There is a reason I don't allow Anonymous commentors on this blog. The week my book, THE ORCHARD, was accepted, I took a deep, happy breath, and posted the first 364 words of chapter 1, a mere page and two lines, here on this blog. I loved the scene and had received a lot of praise over the rhythm, the imagery. M. Gray commented. It was lovely and made me smile.
Then, somehow, as I believe my followers were at 4 at that point, Anonymous found me. Ripped it apart. Where was the love interest? Why was the character lamenting? Present the eviction notice! Then they listed a large number of questions and possible outcomes of where in the world this story could be headed and pointed out that I hadn't addressed a single one yet. My writing was drivel. Pretty drivel.
I was dumbfounded.
Had they not read that the book was complete? That the series was actually complete? Was I supposed to have my love interest come traipsing up in this quiet, compelling moment and introduce himself? Was I to have the lawyer blast through the trees at 8:00 p.m. and thrust the foreclusure papers up through the branches? All on the first page? Really? Really. I was asking myself these questions and considering changes because this was all so new and I knew I had much to learn and this Anonymous sounded like they knew what they were talking about. I was near tears.
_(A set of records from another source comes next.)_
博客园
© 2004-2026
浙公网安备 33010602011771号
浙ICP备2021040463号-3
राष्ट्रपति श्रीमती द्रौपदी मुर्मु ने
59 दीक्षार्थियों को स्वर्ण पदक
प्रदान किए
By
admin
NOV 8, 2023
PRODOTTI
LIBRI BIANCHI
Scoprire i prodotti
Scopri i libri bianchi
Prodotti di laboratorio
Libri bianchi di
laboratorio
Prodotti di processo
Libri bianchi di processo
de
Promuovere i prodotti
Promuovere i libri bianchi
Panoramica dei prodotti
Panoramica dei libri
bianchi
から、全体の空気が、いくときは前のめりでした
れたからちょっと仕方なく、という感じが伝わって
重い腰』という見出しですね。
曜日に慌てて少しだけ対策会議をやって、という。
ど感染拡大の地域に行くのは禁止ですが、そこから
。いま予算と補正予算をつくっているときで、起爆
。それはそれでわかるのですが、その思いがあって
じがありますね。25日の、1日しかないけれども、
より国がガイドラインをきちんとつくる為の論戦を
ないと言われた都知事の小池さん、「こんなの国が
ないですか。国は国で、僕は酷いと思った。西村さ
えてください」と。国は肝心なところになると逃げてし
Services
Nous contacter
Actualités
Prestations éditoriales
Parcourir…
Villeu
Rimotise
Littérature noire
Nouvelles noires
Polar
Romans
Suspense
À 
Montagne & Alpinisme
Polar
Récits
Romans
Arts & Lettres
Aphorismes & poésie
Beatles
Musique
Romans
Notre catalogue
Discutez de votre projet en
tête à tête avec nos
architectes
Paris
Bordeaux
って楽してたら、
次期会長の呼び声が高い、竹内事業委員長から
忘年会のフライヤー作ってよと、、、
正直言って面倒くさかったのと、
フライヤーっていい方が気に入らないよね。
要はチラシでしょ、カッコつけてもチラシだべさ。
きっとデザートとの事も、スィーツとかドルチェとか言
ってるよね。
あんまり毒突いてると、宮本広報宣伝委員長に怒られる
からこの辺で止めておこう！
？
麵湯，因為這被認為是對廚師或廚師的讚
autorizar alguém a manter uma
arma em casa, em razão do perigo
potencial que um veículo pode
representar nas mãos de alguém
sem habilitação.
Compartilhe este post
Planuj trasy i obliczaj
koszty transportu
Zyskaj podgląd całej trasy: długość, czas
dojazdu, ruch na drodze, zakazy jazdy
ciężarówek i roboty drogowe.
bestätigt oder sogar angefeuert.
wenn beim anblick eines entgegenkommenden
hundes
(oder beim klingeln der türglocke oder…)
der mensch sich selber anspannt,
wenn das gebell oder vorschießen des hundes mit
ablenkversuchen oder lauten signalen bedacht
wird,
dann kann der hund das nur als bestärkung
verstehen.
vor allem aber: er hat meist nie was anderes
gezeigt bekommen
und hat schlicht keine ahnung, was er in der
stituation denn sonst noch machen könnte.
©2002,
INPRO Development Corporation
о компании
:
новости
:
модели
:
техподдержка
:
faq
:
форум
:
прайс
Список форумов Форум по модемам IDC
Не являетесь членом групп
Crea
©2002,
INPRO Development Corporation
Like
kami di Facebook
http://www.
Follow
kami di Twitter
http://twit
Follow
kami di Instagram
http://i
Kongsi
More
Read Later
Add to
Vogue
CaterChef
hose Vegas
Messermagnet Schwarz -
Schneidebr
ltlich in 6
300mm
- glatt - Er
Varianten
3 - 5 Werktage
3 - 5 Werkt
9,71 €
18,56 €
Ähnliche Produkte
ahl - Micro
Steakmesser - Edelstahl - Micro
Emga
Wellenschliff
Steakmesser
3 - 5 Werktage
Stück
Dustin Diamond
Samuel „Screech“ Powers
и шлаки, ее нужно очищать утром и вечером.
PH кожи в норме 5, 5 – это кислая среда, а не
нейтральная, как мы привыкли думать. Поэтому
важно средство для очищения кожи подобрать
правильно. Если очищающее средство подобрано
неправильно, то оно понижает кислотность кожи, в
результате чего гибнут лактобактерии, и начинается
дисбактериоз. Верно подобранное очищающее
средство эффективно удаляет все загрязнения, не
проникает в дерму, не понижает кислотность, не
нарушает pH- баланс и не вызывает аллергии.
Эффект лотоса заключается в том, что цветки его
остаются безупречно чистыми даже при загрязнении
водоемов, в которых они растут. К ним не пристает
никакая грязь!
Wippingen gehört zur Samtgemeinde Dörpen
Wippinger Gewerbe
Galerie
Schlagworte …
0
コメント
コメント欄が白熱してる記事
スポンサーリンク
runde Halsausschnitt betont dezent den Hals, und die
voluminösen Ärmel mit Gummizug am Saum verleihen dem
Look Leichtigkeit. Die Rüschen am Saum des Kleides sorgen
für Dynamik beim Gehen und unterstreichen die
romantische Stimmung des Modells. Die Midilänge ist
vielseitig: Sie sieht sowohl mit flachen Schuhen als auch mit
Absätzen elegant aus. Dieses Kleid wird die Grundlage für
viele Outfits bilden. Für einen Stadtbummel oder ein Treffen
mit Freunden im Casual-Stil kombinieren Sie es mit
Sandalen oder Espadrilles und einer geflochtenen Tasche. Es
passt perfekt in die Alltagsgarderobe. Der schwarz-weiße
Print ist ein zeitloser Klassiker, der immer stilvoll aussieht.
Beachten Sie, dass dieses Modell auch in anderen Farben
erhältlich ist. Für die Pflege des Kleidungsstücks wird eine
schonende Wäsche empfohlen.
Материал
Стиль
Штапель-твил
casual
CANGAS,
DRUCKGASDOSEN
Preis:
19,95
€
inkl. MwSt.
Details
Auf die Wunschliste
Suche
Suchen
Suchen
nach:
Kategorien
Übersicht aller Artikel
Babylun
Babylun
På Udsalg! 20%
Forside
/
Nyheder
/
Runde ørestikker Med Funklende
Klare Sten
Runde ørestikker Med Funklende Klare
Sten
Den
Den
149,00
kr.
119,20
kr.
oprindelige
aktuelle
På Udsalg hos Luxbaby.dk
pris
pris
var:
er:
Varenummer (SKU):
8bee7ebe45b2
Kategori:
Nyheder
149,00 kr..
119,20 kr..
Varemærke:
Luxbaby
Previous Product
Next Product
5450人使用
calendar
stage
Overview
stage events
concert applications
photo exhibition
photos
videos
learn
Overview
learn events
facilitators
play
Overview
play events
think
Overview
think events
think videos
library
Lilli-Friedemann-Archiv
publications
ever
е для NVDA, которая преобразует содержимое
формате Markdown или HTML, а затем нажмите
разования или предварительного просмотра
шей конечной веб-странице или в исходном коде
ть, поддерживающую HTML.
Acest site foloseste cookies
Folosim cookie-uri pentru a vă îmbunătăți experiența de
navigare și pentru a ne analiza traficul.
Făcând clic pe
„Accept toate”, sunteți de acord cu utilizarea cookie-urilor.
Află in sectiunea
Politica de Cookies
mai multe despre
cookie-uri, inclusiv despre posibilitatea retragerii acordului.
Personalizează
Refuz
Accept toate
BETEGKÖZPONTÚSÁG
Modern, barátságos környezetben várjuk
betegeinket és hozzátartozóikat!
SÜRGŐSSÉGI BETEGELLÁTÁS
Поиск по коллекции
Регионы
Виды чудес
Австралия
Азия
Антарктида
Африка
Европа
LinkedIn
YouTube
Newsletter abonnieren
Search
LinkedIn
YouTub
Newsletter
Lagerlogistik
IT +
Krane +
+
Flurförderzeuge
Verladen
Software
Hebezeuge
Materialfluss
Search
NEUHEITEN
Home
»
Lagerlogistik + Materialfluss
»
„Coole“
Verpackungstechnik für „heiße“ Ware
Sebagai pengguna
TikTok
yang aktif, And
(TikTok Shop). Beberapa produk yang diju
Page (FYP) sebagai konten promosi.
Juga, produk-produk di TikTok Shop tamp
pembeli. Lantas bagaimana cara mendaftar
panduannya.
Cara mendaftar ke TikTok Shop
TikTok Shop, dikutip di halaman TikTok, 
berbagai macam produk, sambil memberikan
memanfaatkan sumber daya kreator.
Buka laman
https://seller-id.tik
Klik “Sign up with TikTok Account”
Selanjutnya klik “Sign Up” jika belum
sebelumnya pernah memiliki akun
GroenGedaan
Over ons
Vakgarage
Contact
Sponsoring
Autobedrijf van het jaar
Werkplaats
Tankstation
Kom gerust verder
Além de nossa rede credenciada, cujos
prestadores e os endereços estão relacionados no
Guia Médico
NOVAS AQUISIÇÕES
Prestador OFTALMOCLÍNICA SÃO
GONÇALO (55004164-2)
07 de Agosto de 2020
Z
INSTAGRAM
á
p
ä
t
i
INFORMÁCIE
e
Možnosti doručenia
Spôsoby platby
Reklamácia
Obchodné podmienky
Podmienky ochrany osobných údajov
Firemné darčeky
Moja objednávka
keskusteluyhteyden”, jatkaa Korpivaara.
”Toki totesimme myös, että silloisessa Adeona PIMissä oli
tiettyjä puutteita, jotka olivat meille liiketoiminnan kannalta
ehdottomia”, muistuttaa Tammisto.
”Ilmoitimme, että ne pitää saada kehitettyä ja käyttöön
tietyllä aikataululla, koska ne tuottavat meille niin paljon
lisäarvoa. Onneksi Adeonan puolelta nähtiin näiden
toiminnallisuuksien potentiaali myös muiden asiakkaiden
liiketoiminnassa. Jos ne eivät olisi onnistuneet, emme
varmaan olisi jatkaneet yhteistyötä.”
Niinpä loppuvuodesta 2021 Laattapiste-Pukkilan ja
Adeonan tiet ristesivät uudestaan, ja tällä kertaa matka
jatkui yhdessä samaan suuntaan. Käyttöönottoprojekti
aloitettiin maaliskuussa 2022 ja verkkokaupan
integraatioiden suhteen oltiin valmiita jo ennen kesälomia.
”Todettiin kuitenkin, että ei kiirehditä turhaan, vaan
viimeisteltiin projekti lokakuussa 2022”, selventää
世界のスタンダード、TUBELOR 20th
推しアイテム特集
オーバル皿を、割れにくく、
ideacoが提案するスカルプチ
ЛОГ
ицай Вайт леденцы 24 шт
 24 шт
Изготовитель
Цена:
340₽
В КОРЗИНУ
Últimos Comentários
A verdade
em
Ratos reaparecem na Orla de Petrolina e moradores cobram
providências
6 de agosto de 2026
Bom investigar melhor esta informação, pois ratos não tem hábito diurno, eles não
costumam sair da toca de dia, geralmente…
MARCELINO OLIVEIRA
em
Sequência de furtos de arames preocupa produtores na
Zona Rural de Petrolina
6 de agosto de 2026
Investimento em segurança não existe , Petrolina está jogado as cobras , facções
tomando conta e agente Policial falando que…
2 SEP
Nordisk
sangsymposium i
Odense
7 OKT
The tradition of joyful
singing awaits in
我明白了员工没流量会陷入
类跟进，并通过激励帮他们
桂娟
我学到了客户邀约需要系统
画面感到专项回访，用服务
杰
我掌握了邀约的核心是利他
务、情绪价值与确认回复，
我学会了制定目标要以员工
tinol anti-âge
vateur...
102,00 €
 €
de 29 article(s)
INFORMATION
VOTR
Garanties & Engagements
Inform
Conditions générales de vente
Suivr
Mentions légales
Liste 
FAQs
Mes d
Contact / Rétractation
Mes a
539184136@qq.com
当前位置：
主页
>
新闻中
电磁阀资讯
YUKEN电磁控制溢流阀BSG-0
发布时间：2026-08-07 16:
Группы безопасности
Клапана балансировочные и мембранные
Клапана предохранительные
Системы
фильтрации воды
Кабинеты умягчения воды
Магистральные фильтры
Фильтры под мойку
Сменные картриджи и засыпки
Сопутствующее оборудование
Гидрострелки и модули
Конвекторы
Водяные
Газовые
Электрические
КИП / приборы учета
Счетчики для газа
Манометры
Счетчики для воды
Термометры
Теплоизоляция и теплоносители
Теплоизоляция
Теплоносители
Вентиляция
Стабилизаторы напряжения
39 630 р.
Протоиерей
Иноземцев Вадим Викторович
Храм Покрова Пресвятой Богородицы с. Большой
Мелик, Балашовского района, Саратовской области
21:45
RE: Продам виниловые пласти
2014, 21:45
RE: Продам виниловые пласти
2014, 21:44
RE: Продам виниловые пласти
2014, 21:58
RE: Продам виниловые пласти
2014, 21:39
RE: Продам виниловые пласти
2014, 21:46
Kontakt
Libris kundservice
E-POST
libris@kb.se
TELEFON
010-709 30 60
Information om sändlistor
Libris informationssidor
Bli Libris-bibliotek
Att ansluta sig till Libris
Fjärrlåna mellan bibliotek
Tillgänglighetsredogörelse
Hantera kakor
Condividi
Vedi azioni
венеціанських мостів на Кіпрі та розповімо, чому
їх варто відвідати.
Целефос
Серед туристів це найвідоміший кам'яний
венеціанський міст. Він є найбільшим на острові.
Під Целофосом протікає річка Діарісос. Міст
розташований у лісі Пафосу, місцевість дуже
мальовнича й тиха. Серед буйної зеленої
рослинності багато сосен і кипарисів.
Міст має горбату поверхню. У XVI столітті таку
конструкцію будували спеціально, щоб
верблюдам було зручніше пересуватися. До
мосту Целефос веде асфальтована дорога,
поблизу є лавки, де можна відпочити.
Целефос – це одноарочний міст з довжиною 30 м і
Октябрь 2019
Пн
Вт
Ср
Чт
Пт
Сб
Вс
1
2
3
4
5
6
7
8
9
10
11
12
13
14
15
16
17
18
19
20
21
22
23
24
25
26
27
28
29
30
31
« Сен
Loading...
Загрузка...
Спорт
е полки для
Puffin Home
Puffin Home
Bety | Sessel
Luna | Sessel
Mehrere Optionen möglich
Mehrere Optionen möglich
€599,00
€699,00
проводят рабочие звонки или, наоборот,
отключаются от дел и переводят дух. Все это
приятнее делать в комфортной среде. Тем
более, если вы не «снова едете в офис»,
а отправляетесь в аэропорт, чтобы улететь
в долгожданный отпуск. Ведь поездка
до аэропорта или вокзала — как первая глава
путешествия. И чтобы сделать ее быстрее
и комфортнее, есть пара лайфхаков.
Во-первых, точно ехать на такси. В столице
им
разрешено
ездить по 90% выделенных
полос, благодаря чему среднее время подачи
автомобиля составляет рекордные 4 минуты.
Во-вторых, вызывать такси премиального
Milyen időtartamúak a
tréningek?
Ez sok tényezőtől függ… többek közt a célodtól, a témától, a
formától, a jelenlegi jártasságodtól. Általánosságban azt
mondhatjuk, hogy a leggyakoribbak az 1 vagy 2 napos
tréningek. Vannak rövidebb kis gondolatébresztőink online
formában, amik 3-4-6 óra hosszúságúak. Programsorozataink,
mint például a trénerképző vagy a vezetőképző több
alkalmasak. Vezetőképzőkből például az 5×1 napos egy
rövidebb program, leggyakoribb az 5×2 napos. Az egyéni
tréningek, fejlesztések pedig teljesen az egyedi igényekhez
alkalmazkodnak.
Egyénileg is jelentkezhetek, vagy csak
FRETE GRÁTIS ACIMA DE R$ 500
I humbly replied, assuring them that the plot takes off just after this scene, that I only posted it for its imagery, and since the book was accepted, and completed, the publisher must see something. As I wrote, I realized something. This short, quiet opening scene had made this Anonymous reader ask questions. It made them wonder what would happen next (albeit, impatiently). They had 10 possible scenarios written right in their comment, wondering, demanding. I pointed this out in my reply, that perhaps this was a good thing.
Anonymous commented back. With a vengeance. How dare I? They had been published many times over! There were "Ha ha ha's" and lots of !!! And then came a list of numerous ways to NEVER begin a novel. It ended with a congratulations I could give no weight to.
My hands shook as I leaned into my husbands shoulder and he offered to write the next reply. As we talked about why someone would launch such an attack on a beginning author without at least earning my respect for who they were or their accomplishments, another comment popped up.
Good job. The way to keep me reading is NOT to outline the entire plot in the first few lines! In fact I'd rather you keep me up in the wee hours trying to find out!
I could breathe again. Bonnie was my new friend.
When I woke up the next morning, I knew it would be best to delete the offending comments and block anonymous commentors from the blog. I also took another deep breath and posted the entire first chapter in place of the small opening. Some of you may think my actions a bit cowardly, but I felt empowered. And I learned this: Comments like that from someone unnamed, no matter what their claim of expertise, are weightless. Even if there was truth in their critique, I would go elsewhere to learn more. People with names and manners and known expertise. Strangely, I also felt it might be better for Anonymous not to have those comments posted. I'm crazy-protective like that.
Since then, I've been critiqued up and down, and if you've been reading my posts here, you know how I take it. I need it. Give me feedback, and I'll do my best with it. I've written several opening scenes since I've begun writing, each different and fitting of the storyline and genre, some quiet, some jumping out of the starting gates. The thing is, I'm still writing. I'm still sticking my neck out.
Thanks, Bonnie. Your simple comment meant more than you think it did. I'll never forget it. Or your name.